Saved data entries
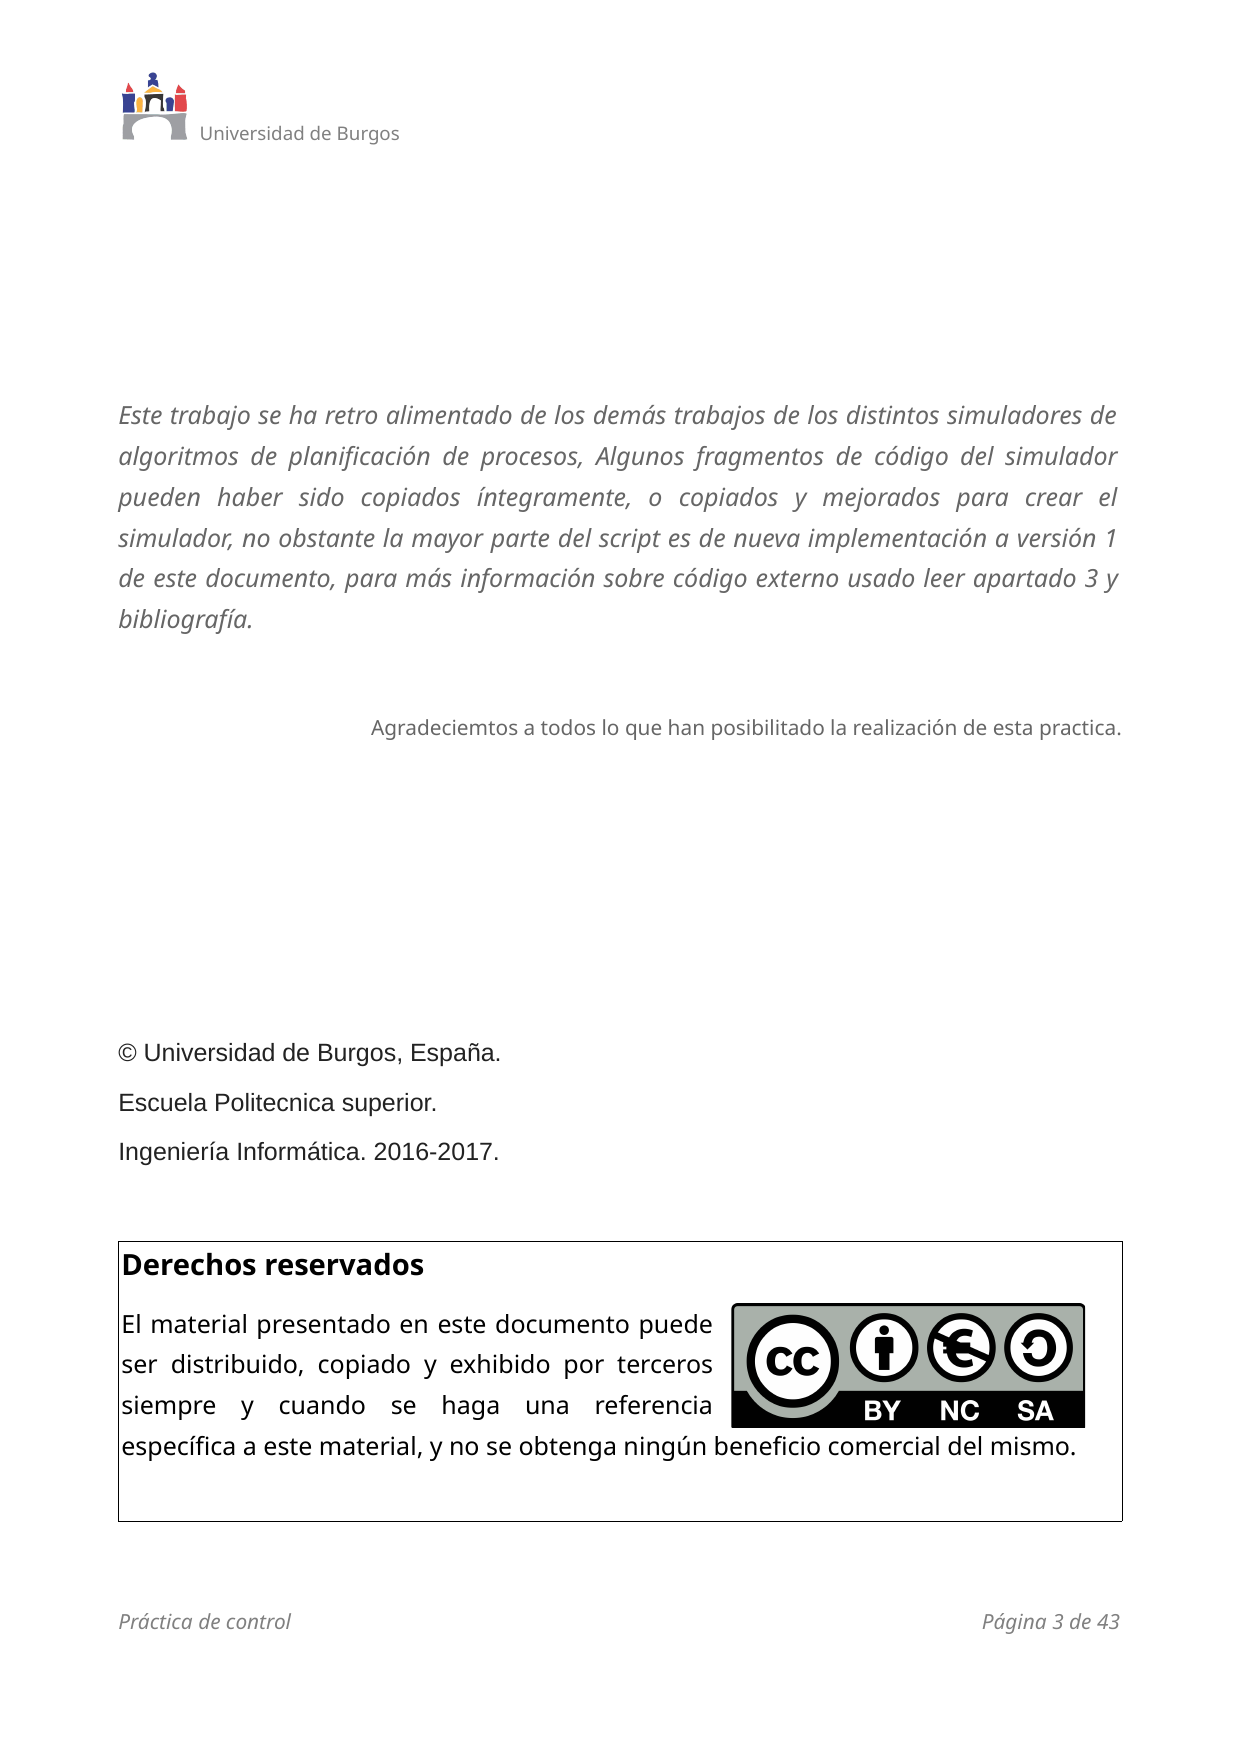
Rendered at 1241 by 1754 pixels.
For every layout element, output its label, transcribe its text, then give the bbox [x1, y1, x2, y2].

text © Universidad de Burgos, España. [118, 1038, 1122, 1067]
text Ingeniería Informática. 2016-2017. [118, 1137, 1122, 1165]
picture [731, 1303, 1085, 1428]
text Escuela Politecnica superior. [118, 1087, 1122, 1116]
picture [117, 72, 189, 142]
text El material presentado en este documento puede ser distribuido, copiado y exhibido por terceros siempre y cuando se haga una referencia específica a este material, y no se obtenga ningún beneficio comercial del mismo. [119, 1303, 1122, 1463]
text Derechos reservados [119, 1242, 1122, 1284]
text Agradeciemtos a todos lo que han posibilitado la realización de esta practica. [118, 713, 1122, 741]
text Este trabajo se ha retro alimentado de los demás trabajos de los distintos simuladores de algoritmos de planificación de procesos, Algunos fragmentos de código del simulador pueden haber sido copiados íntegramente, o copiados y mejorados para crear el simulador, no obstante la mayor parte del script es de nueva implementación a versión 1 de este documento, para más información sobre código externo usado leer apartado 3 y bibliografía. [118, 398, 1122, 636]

▶ **INSTRUCTIONS TO FOLLOW**
Present the lines above as a numbered list, skipping any blank lines. Leave the pictures out of the answer.

▶ **SOLUTION TO THIS PROBLEM**
1. Rendered at 1241 by 1754 pixels.
2. For every layout element, output its label, transcribe its text, then give the bbox [x1, y1, x2, y2].
3. text © Universidad de Burgos, España. [118, 1038, 1122, 1067]
4. text Ingeniería Informática. 2016-2017. [118, 1137, 1122, 1165]
5. picture [731, 1303, 1085, 1428]
6. text Escuela Politecnica superior. [118, 1087, 1122, 1116]
7. picture [117, 72, 189, 142]
8. text El material presentado en este documento puede ser distribuido, copiado y exhibido por terceros siempre y cuando se haga una referencia específica a este material, y no se obtenga ningún beneficio comercial del mismo. [119, 1303, 1122, 1463]
9. text Derechos reservados [119, 1242, 1122, 1284]
10. text Agradeciemtos a todos lo que han posibilitado la realización de esta practica. [118, 713, 1122, 741]
11. text Este trabajo se ha retro alimentado de los demás trabajos de los distintos simuladores de algoritmos de planificación de procesos, Algunos fragmentos de código del simulador pueden haber sido copiados íntegramente, o copiados y mejorados para crear el simulador, no obstante la mayor parte del script es de nueva implementación a versión 1 de este documento, para más información sobre código externo usado leer apartado 3 y bibliografía. [118, 398, 1122, 636]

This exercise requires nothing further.